The biggest threats to life in 2022

There’s a good chance New Year’s moviegoers will be on their way to catch the well-reviewed film Dunes, an almost biblical tale – partly shot in Abu Dhabi – about how the race for technology and modernity ends up plunging good people into a desperate quest for survival and freedom. It’s a sci-fi classic, so hard to put down that it inspired an award-winning documentary about the impossibility of turning the original book into a movie. But, at the end of the day, the ideas are very simple: in the rush of technological progress, people must be careful of the damage they cause to the physical, political and moral world.

The potential and serious threat posed by technology, artificial intelligence and digital security is also highlighted in the World Economic Forum’s (WEF) “Global Risks Report 2022”, a document based not on science- fiction and drama, but about the most likely scenarios of future threats. that society is facing. Over the past 17 years, the report has used its “Global Risk Perception Survey” involving nearly 1,000 experts and leaders, to gather information about these threats. They are extremely pessimistic this year; only 16% feel optimistic about the future.

For now, the report’s main warnings are much more basic than a high-tech future gone awry. The real driver of the most likely future crises is Covid-19 and its fallout, in particular its creation of a “divergent economic recovery”.

The trend is already underway. Developing countries are deprived of the levels of GDP growth expected before the pandemic. By 2024, rates will have fallen by 5.5%, except in China. Wealthier countries, however, will experience an average growth of 1%. Looming debt crises are another concern.

On a practical level, this means a disaster for dealing with the other threats facing the world in 2022 and beyond, all of which require a response based on global solidarity, a sentiment that has been dashed, among other things, by the persistent vaccine inequality.

By far the most threatening issue in this regard is the climate crisis. The survey categorizes risks by how long they are considered a “critical threat to the world”, in periods of 0-2 years, 2-5 years and 5-10 years. In all three categories, extreme weather, failure of climate action or loss of biodiversity occupy at least two of the top three spots.
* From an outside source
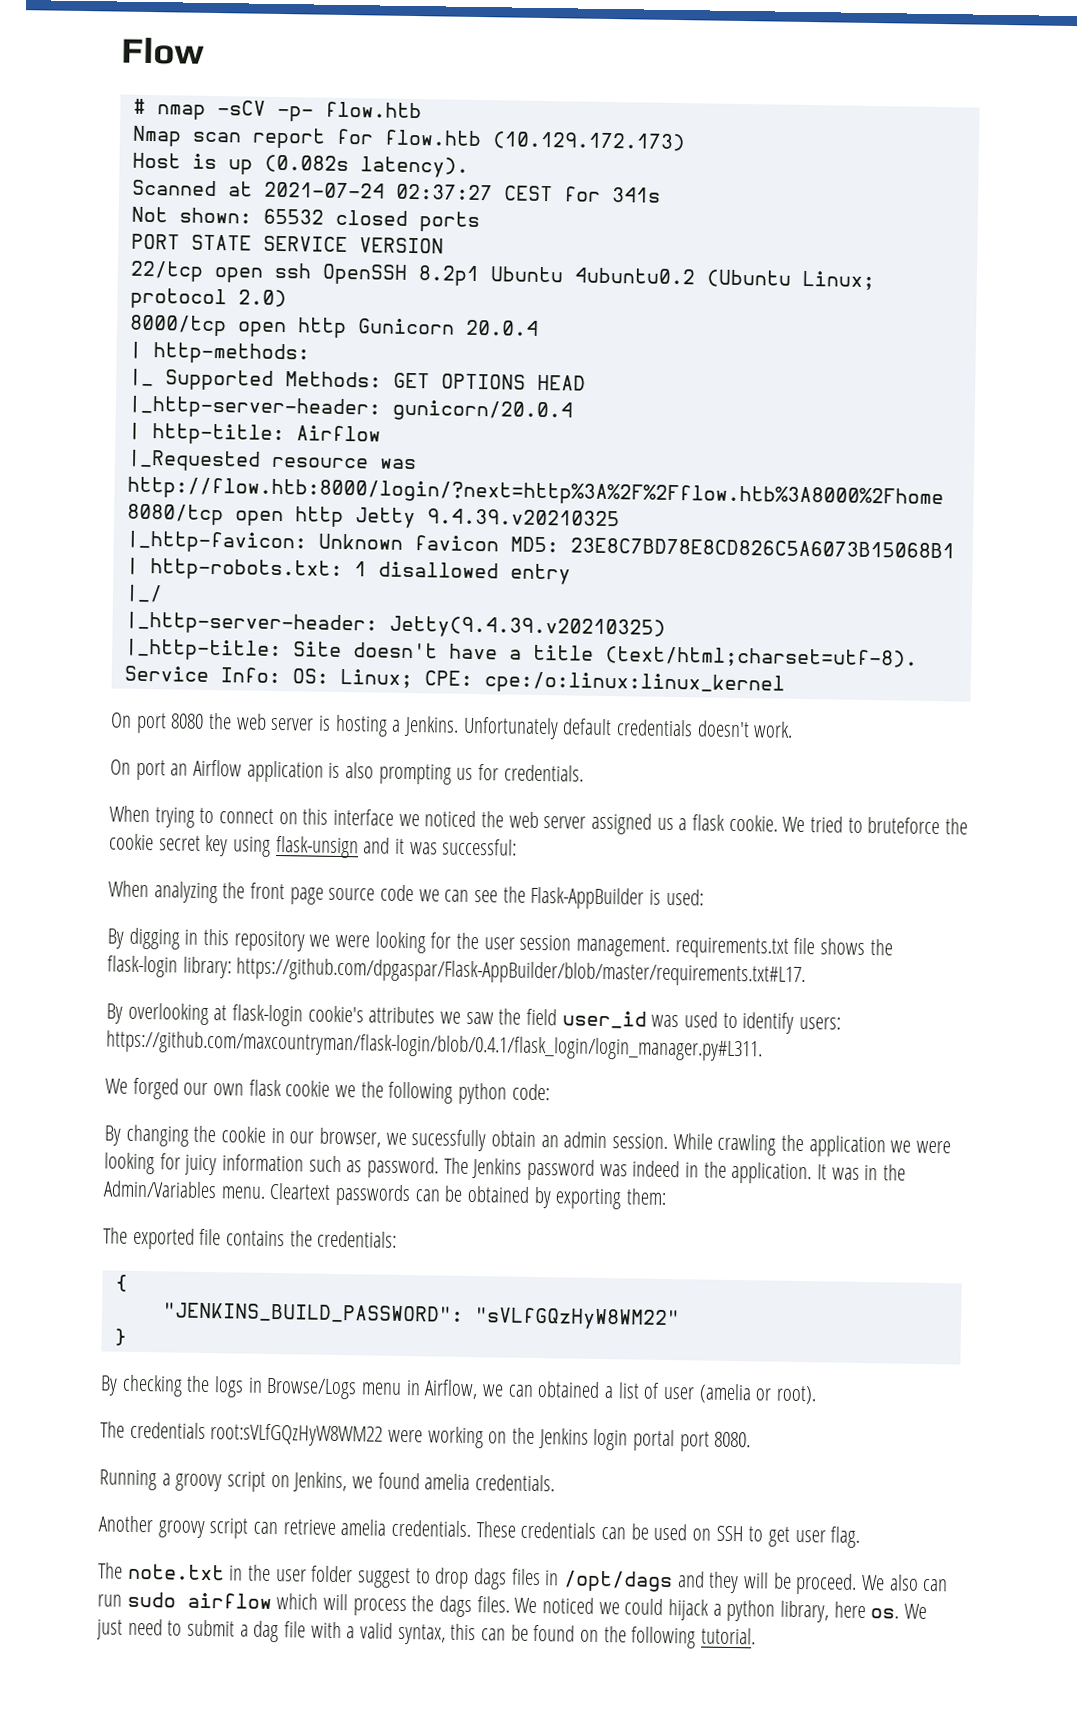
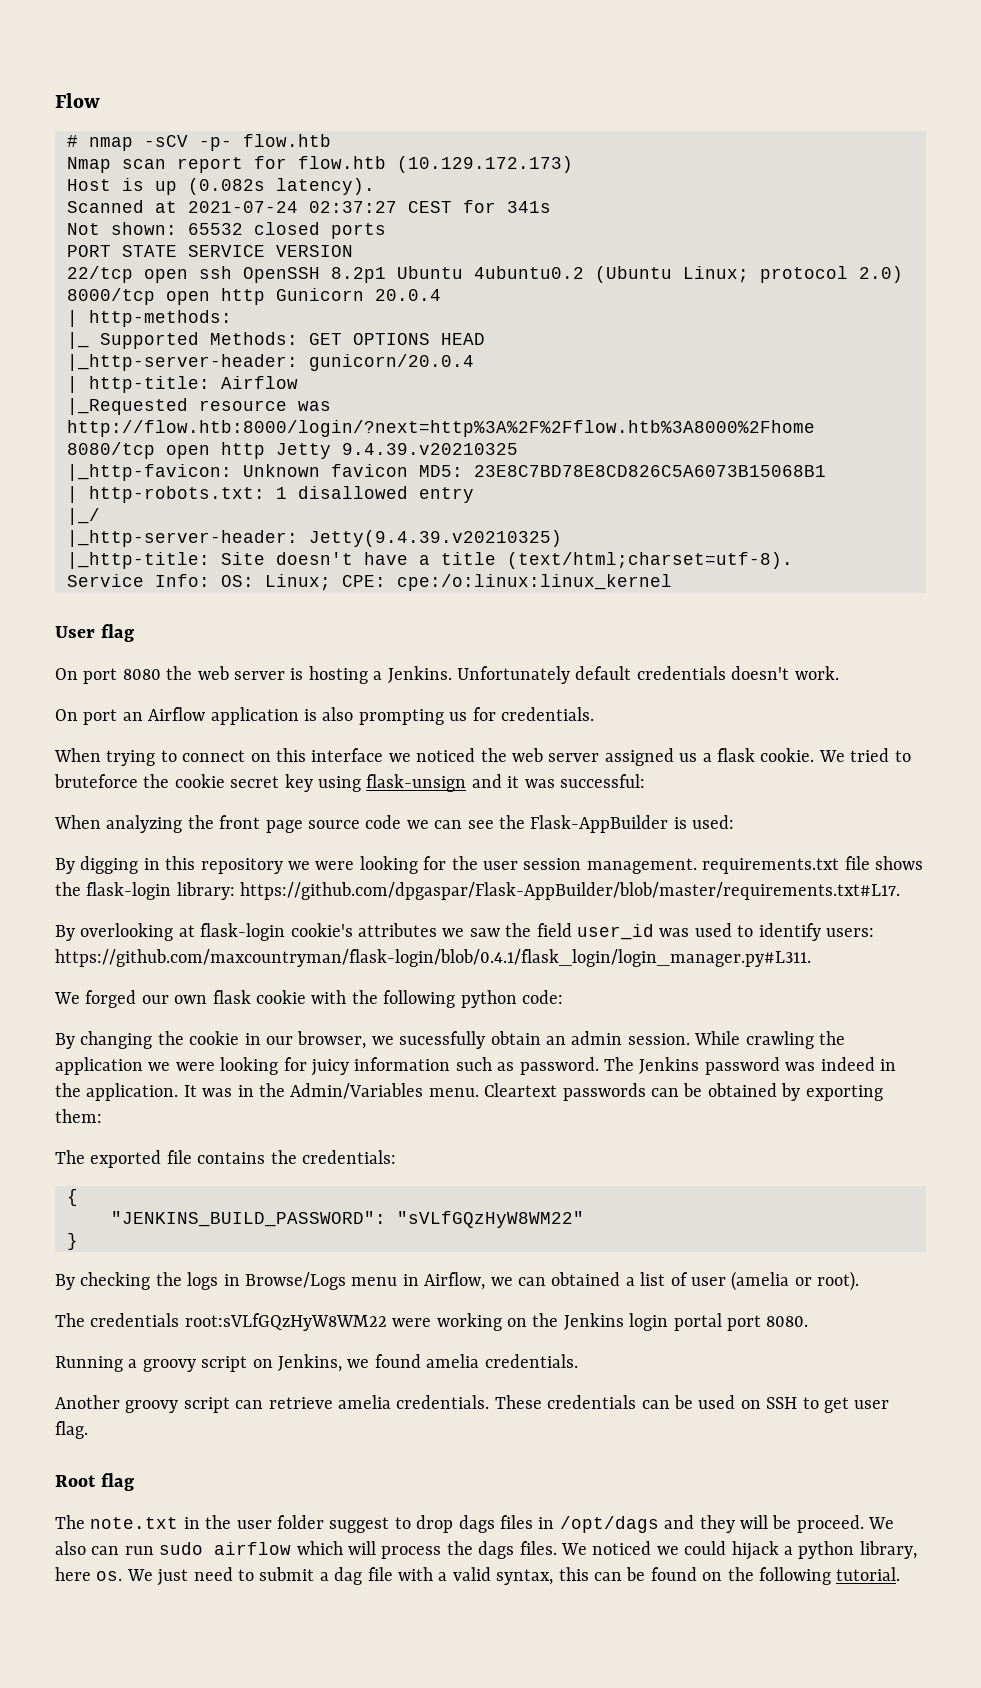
(785, 683) none -> [55,624,134,642] // User flag
[335,1084,357,1098] we -> [311,990,347,1004] with
(861, 1537) none -> [55,1473,134,1491] // Root flag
In 5 to 10 years, the top five threats will all be environmental.

A particularly important angle addressed by the report, which has only recently come to be used as an important measure of global stability and prosperity, is the role of mental health, which is listed as the fourth most important risk that arises. is the most aggravated since the start of the pandemic. This is linked to the fastest growing threat over the past two years, “the erosion of social cohesion”, which the WEF says will lead to ineffective policy-making and growing international rivalries when solidarity is the most necessary.

Where to find solutions among these depressing projections? The long-standing moral ideals of partnership, charity, tolerance and dialogue should of course play their part. After the pandemic, the world has another weapon: resilience through technology. Thanks to tremendous progress, the science of vaccines will never be the same, nor will the world of work, education and medicine.

The world must recognize the rapidly deteriorating situation described by the WEF. She must not lose hope either, and countries must work together to find solutions. To associate the enormous promise of technological and scientific progress with old standards of morality can confine the dark world of Dunes in the science fiction genre. Let’s just hope the advances are distributed fairly. So far, this effort has failed.